Ada yang yang berpendapat dianjurkan, karena memandang hadits tentang qunut shohih atau hasan. Ada yang berpendapat tidak dianjurkan, karena menyakini hadits tentang itu dhoif (lemah). Maka hendaknya kita berlapang dada dan saling menghormati dalam masalah seperti ini. Tidak boleh menyesatkan, membid’ahkan, apalagi menvonis orang yang mengamalkannya telah keluar dari lingkup Ahlus Sunnah wal Jama’ah yang dipastikan dengan Neraka.
2]. Perkara qunut subuh, merupakan perkara yang hukumnya berputar antara dianjurkan atau tidak dianjurkan. Bukan antara bid’ah dan sunnah. Lihat ungkapan Ibnu Taimiyyah.
3]. Jika kita bermakmum kepada imam yang qunut, hendaknya kita ikut qunut, walaupun kita tidak berpendapat dianjurkannya hal itu. Untuk meminimalisir terjadinya kegaduhan, permusuhan, dan perselisihan. Karena persautan umat ini, lebih besar berlipat-lipat dibanding kita hanya terus mempermasalahkan hal seperti ini.
Asy-Syaikh Muhammad bin Shalih Al-‘Utsaimin –rahimahullah- berkata ketika ditanya tentang seorang yang bermakmum kepada imam yang qunut:
بل يؤمن على دعاء الإمام ويرفع يديه تبعاً للإمام خوفاً من المخالفة. وقد نص الإمام أحمد – رحمه الله – على أن الرجل إذا ائتم برجل يقنت في صلاة الفجر، فإنه يتابعه ويؤمن على دعائه، مع أن الإمام أحمد – رحمه الله – لا يرى مشروعية القنوت في صلاة الفجر في المشهور عنه
“Bahkan dia mengaminkan do’a imam serta mengangkat kedua tangannya dalam rangka mengikuti imam serta khawatir untuk terjadinya penyelisihan (terhadapnya).
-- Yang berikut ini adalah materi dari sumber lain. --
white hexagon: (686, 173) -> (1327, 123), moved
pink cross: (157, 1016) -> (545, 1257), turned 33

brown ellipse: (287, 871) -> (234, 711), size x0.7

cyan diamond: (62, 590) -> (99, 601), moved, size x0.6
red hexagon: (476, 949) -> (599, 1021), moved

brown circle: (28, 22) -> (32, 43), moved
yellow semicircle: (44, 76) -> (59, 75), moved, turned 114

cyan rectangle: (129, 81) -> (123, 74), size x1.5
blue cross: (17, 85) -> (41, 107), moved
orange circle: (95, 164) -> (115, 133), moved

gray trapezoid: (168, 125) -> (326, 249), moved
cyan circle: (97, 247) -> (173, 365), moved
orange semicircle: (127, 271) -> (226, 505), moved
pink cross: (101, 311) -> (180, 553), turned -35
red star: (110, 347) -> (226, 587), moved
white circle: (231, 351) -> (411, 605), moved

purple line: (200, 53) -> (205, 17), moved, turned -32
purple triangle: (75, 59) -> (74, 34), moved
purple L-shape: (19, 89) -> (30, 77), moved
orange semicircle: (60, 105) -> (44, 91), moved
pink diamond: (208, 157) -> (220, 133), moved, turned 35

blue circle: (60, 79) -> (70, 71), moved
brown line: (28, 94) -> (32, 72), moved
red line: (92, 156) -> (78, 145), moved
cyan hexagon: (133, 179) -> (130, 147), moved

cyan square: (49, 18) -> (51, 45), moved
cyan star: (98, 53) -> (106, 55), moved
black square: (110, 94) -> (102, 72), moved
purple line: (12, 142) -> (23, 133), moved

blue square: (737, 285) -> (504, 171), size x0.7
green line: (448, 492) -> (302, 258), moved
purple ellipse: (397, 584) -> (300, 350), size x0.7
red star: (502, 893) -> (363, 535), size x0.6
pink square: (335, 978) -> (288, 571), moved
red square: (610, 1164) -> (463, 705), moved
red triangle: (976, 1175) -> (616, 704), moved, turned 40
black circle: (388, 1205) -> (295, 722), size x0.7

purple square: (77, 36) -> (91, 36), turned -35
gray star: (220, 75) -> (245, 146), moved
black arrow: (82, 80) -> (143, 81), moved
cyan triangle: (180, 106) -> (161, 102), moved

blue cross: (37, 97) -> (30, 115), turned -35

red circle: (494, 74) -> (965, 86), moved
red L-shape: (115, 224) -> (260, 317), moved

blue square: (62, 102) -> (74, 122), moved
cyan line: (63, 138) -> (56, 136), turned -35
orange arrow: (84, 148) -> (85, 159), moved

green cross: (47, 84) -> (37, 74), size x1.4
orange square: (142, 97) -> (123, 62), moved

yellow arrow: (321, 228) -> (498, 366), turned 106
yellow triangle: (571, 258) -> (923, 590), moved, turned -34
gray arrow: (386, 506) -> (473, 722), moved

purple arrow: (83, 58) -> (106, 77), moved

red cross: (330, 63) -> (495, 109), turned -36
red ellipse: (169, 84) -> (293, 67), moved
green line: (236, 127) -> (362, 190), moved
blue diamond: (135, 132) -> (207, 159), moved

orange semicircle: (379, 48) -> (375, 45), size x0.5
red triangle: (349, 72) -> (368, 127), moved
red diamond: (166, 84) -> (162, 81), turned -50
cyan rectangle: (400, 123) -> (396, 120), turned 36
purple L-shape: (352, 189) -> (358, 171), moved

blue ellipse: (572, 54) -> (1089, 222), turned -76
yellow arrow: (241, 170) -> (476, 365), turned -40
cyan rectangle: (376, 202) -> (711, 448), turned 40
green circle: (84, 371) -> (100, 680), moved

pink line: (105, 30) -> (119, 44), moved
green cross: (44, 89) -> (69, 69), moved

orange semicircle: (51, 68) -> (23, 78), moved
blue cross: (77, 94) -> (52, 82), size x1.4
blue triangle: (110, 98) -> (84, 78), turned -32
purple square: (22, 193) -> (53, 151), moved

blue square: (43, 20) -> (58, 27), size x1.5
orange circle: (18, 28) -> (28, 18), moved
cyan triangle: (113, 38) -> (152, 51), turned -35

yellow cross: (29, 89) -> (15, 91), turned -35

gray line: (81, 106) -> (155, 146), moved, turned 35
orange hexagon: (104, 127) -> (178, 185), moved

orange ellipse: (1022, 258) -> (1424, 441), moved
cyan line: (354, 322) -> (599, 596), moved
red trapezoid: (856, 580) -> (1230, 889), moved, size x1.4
Al-Imam Ahmad bin Hambal telah menyatakan, sesungguhnya seorang apabila dia bermakmum kepada seorang imam yang qunut dalam sholat Subuh, maka dia mengikutinya dan mengaminkan do’anya. Padahal imam Ahmad berpendapat tidak disyari’atkan qunut pada sholat Subuh dalam riwayat yang masyhur dari beliau.” [ Majmu’ Wa Rasail : 14/133 ].
BACA JUGA: Begini Kisah Singkat Imam Ahmad
Asy-Syaikh–rahimahullah- juga berkata:
لأن هذا من باب توحيد المسلمين وجمع كلمتهم.وأما حدوث العدواة والبغضاء في مثل هذه الخلافات في أمر يسعه اجتهاد أمة محمد صَلَّى اللَّهُ عَلَيْهِ وَسَلَّمَ فإنه لا ينبغي، بل الذي يجب وخصوصاً طالب العلم أن يكون صدره رحباً واسعاً، يسع الخلاف بينه وبين إخوانه، وخصوصاً إذا علم من إخوانه حسن القصد وسلامة الهدف وأنهم لا يريدون إلا الحق
“Karena ini (ikut qunut di belakang imam yang qunut) termasuk dari hal untuk menyatukan muslimin dan mengumpulkan kalimat mereka. Adapun terjadinya permusuhan dan kebencian di dalam masalah khilafiyah seperti ini yang ada ruang ijtihad di dalamnya bagi umat Muhammad –shollallahu ‘alaihi wa sallam-, sungguh perkara yang tidak pantas. Bahkan yang wajib, terkhusus bagi penuntut ilmu, untuk luas dan lapang dadanya dalam hal perbedaan pendapat di antara dia dan saudaranya. Terkhusus, apabila diketahui dari saudaranya adanya niat yang baik dan tujuan yang bagus. Sesungguhnya mereka tidaklah menghendaki kecuali kebenaran.” [ Majmu’ Wa Rasail : 14/130 ].